Digging further into Twitch’s Community Guidelines and Terms of Service, particularly as they relate to off-service conduct, the platform makes it clear that any activity violating the platform’s policies, even if it takes place outside of Twitch, can result in “an indefinite suspension.” This includes “deadly violence and violent extremism,” as well as “sexual exploitation of children, such as child grooming and solicitation/distribution of underage sexual materials.” While nothing in the platform’s policies explicitly states that streaming porn away from Twitch is a bannable offense, knowing that the platform expressly prohibits users from “broadcasting, uploading, soliciting, offering, and linking to pornographic or sexually explicit content” may be one of the reasons for Ross receiving this eighth—and seemingly permanent—ban on Twitch. That, and his hate-filled chat on stream.

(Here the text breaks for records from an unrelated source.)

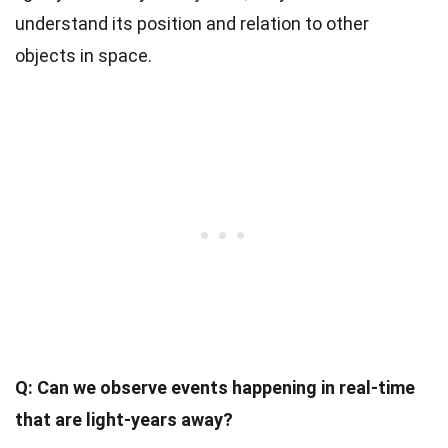
understand its position and relation to other
objects in space.
Q: Can we observe events happening in real-time
that are light-years away?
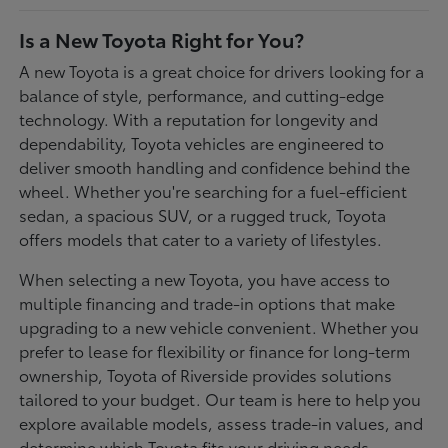
Is a New Toyota Right for You?
A new Toyota is a great choice for drivers looking for a
balance of style, performance, and cutting-edge
technology. With a reputation for longevity and
dependability, Toyota vehicles are engineered to
deliver smooth handling and confidence behind the
wheel. Whether you're searching for a fuel-efficient
sedan, a spacious SUV, or a rugged truck, Toyota
offers models that cater to a variety of lifestyles.
When selecting a new Toyota, you have access to
multiple financing and trade-in options that make
upgrading to a new vehicle convenient. Whether you
prefer to lease for flexibility or finance for long-term
ownership, Toyota of Riverside provides solutions
tailored to your budget. Our team is here to help you
explore available models, assess trade-in values, and
determine which Toyota fits your driving needs.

In the time since his permaban, Ross has descended into a rabbit hole of right-wing talking points. In recent times he’s parroted right-wing copypasta against trans people, streamed antisemitic content, asked Trainwrecks about getting Nazi sympathizer and white supremacist Nick Fuentes onto Kick, and has attacked Twitch relentlessly. Though Ross has apologized for streaming porn, things aren’t looking too good for the once-popular Twitch streamer.